Hacer amigos. ¿Por qué, si nos respetamos aunque no nos entendemos y, de hecho, nos somos interesantes mutuamente, por qué no nos hemos integrado más aguascalentenses y japoneses? Ikumi dice algo que es de lo más esencial para entender por qué: ¿y dónde? ¿cómo? ¿cuáles son los espacios para relacionarnos?. No puede ser en la calle, no puede ser en el trabajo. Y peor aún, hay un dato sombrío y triste: ni siquiera los japoneses son amigos de otros japoneses, las empresas temen al espionaje empresarial (cosa seria que casi cualquier empleado de aquí solo lo imagina en las series), los directivos de las empresas les impiden amistar mucho menos con otros japoneses. Entonces, el empleado nipón tiene pocas opciones: puede relacionarse sólo con empleados de su misma empresa (lo cual es lo que más sucede) y relacionarse muy poco porque, aunque la relación pretenda ser afectiva, pocos son los que hablan japonés o inglés o español, según sea; o también puede intentar amistar con vecinos, compañeros de algún club o con algún desconocido que en la calle los detienen para querer practicar su nivel de japonés, pero sucede el gran detalle: siempre queda la incertidumbre de si es posible confiar. Desconocidos, a fin de cuentas. 

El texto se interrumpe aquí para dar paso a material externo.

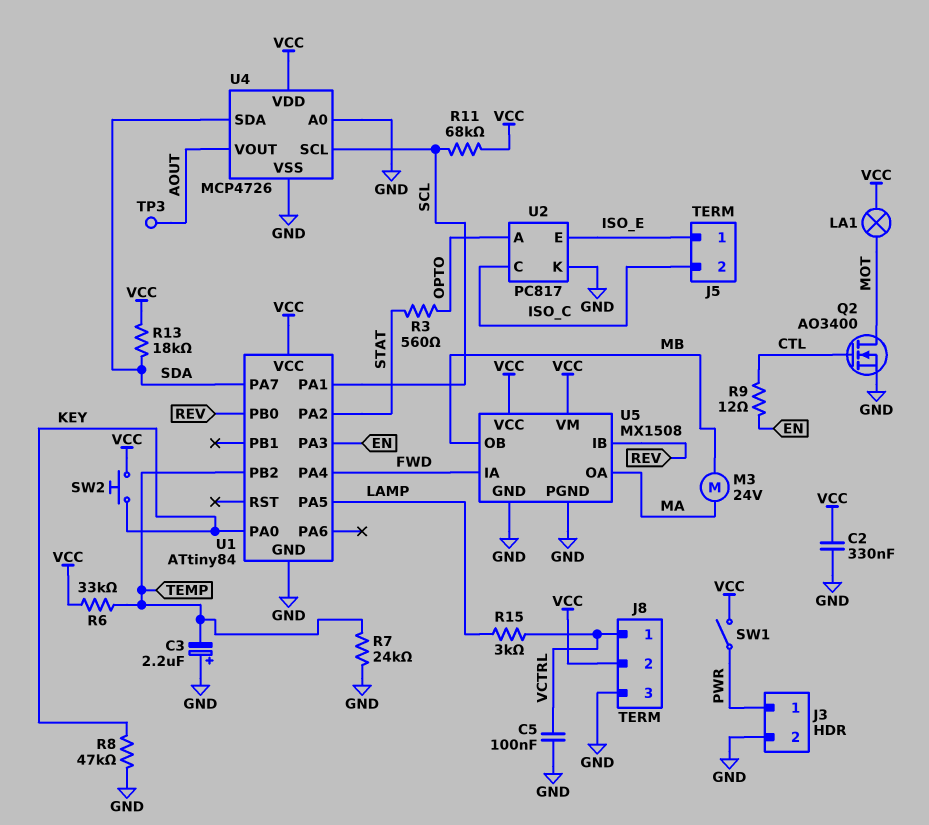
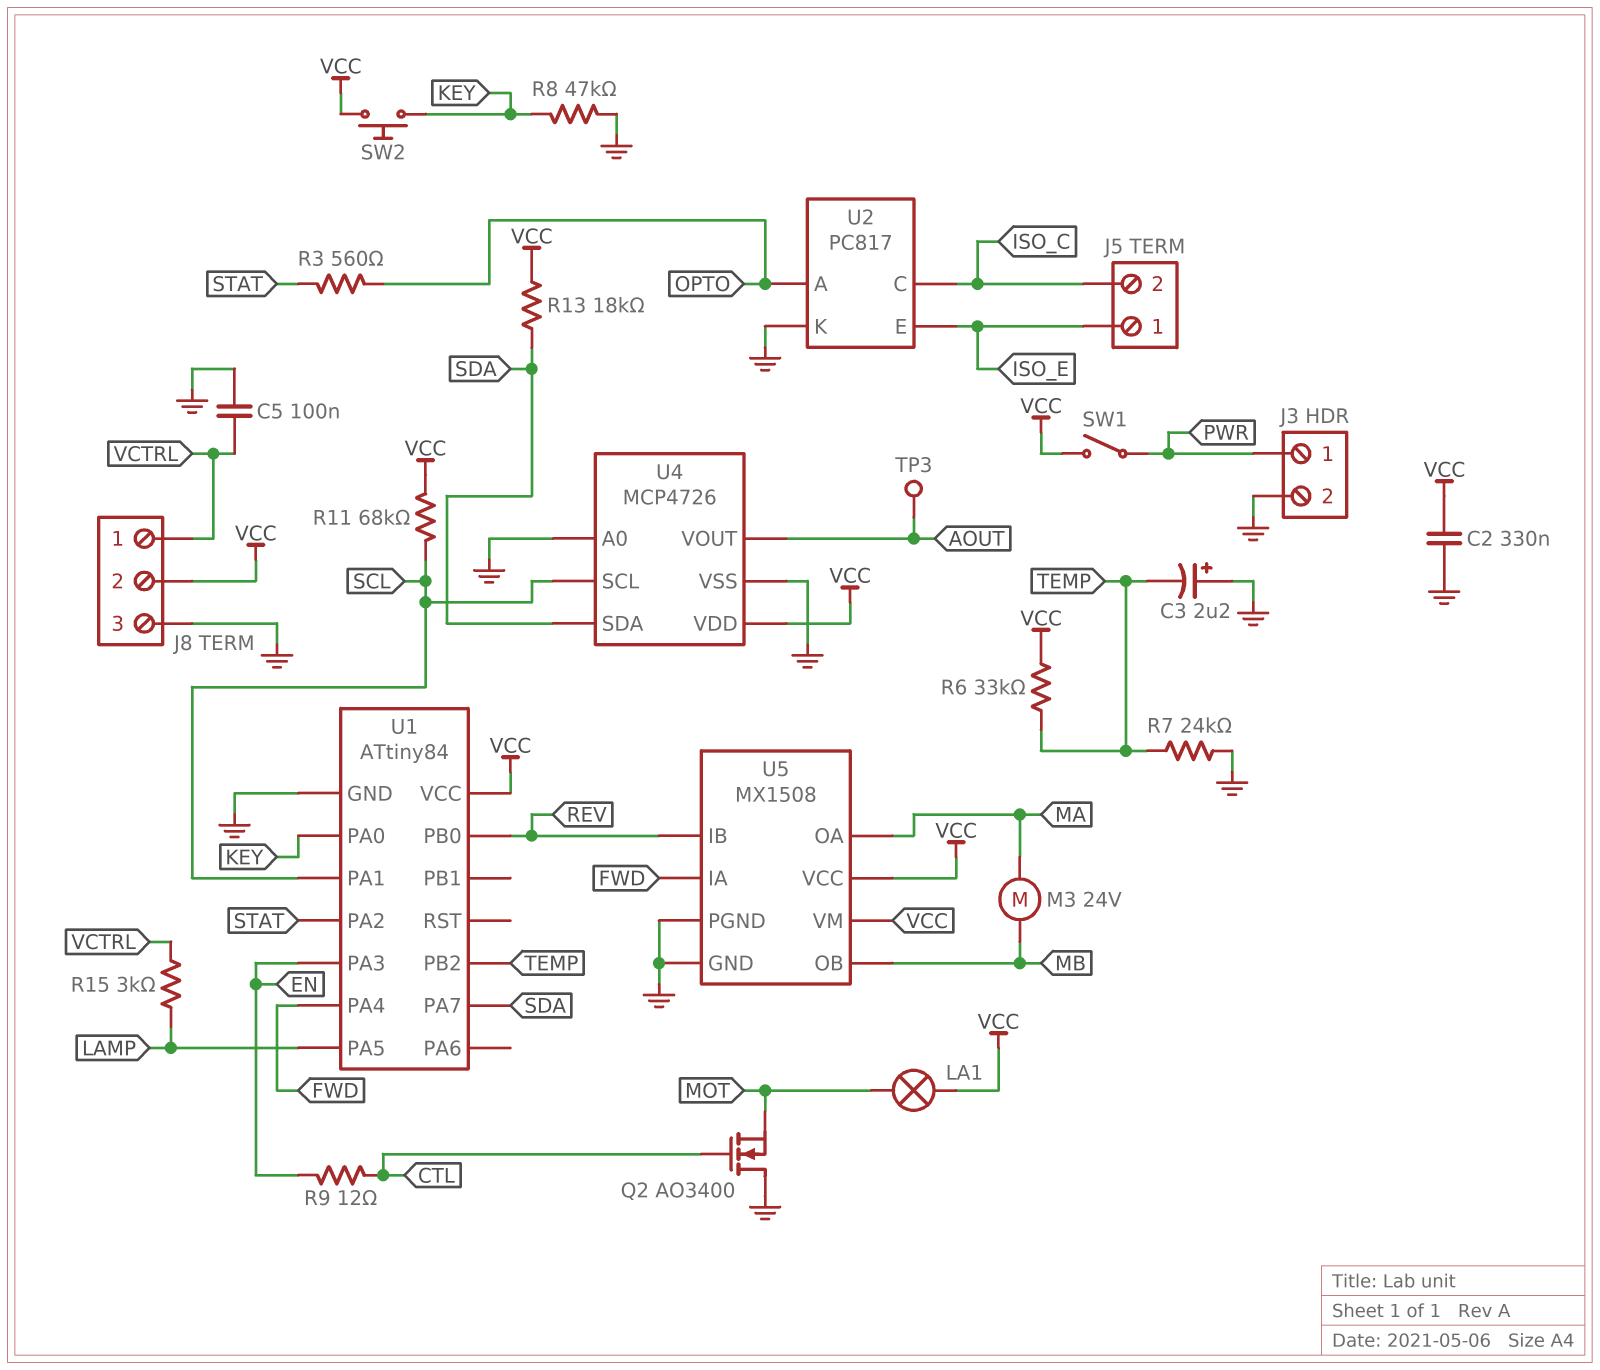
Q2: NMOS AO3400 (G CTL, D MOT, S GND) -> NMOS AO3400 (G CTL, D GND, S MOT)

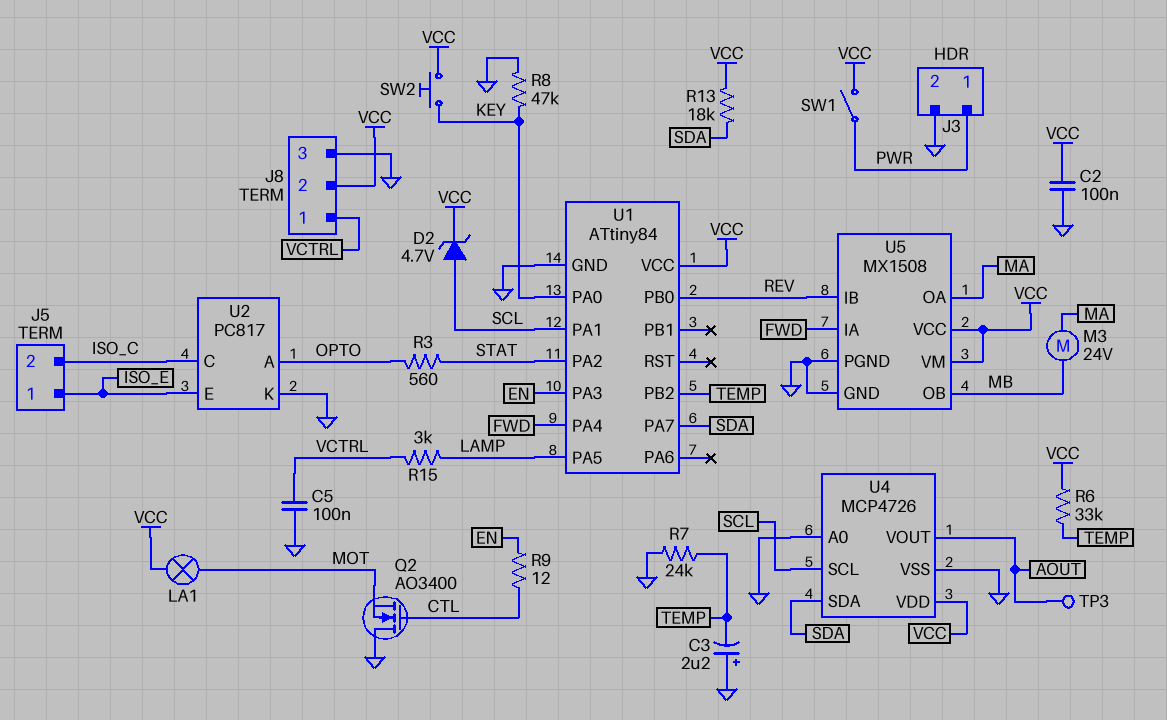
C2: 330nF (GND, VCC) -> 100nF (GND, VCC)
D2: none -> zener 4.7V (A SCL, K VCC)
R11: 68k (SCL, VCC) -> none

De árboles y semillas que se secan. Mientras una mujer ve caer los pétalos de las jacarandas e, imaginativa, observa a una persona asiática dividirse entre sus orígenes y la ciudad donde vive, un hombre toma de la mano a un niño también asiático para cruzar una calle. Es la primera vez que lo hace luego de ya casi 3 años de convivir con él. La relación siempre había sido un tanto formal y distanciada, el hombre instruía al niño sobre como conjugar en español: yo, tú, él o ella. Son los últimos días de estar con él, por eso a la madre del niño ya no le importan las clases de español y da permiso para que el hombre y el niño puedan caminar dentro del residencial. El niño juega a arrojar piedras a un lago cercano al lugar y el hombre lo ve, piensa en que la infancia es un estado universal y que cualquier lago, piedra y niño de cualquier lugar en el mundo tendrán la misma interacción. Como suele hacer el hombre, practica las despedidas con tiempo para que no lo tomen desprevenido. El niño le platica de las cosas que hará en Tokyo, lo intuye un poco: la multitud le hará perder un poco de su identidad, se disolverá. El hombre le comenta que verá más los cerezos porque ahora estará en Japón en todas las estaciones y no sólo en primavera o verano. El niño asiente, además agrega un dato: aquí los cerezos no florecen, su familia intentó cultivar semillas pero murieron; a decir de sus papás, los botones de los cerezos necesitan de un frío extremo antes de entrar al calor para poder abrir flores. EL hombre lo recordará. Ahora el hombre está sentado frente a su escritorio, escribe lo poco que siente de despedirse de un amigo así como el niño. Mientras lo hace, mira a su pequeño árbol que deja junto a la ventana, está más amarillo de lo común, sus hojas caen secas, moribundas.